Father Jeff Belger gives a homily to participants of the Newman Catholic Student Center (Iowa City) canoe trip on Labor Day along the Cedar River in Linn County. The Sueppel/Lehman families hosted the group at their cabin near the river.

“The highlight of the trip had to be the canoeing itself,” said Gracie Hinerichsen, a freshman from Dyersville, Iowa. “It was so awesome to look around and see all of us traveling together as one group. There were also so many fun times on the river when people would make jokes, play games and just talk to each other.” She appreciated Archbishop-elect Zinkula and the priests for taking “time out of their busy day to spend a day with us and help us grow a little closer to God.” She also appreciated being able to celebrate Mass outdoors. “I would just give a big thanks to Bishop and Father (Belger) for the opportunity they provided us because it was truly an amazing experience.”
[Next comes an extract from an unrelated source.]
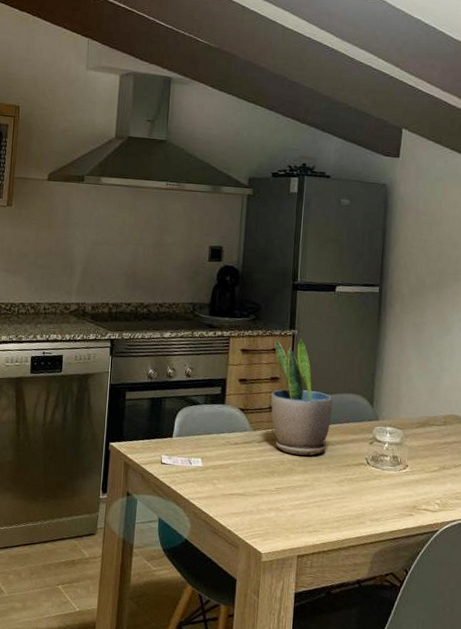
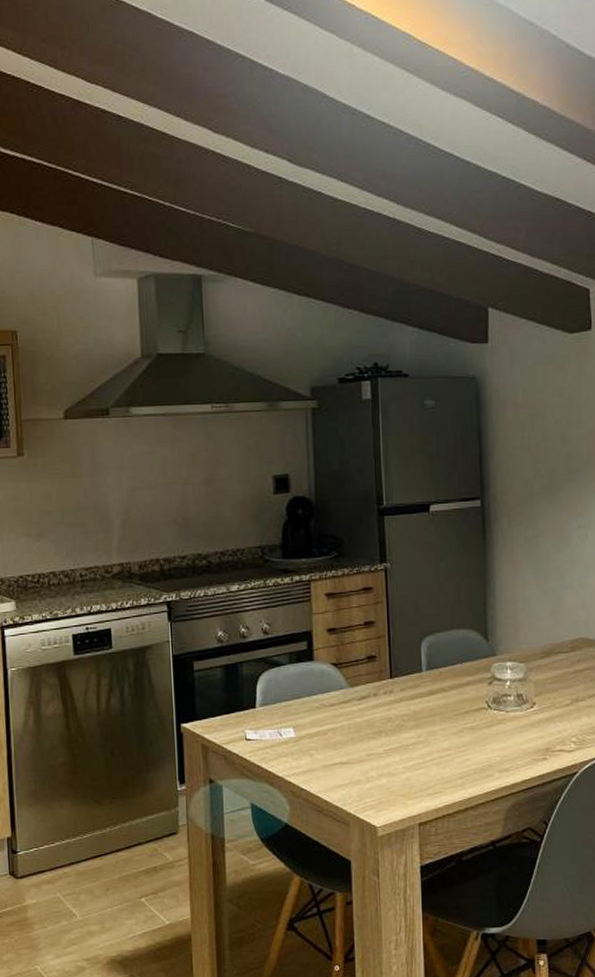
potted plant: present [271,339,333,456] -> none [365,572,440,708]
Kate O’Tool, a sophomore from Sioux City, Iowa, enjoyed meeting and talking with new people and forming friendships on her first Newman canoe trip last year. “I hoped this year that I could welcome new students to the Newman Center community. One of these freshmen I canoed with the whole time and I had a great conversation with her! We talked about anything and everything and we were able to accomplish something difficult (fighting the wind and waves). Spending this time with her was the highlight of my trip.” O’Tool also appreciated the celebration of Mass with the bishop and several priests. “This was special to me because I have only ever had Mass with a bishop for large, out of the ordinary, events, such as confirmation ceremonies or an ordination.”

Father Belger’s muscles ached afterwards, a small price to pay for the benefits of the canoe trip: “I formed a new community. They get to know who we are. It’s an entry point to the ministry we do on campus.”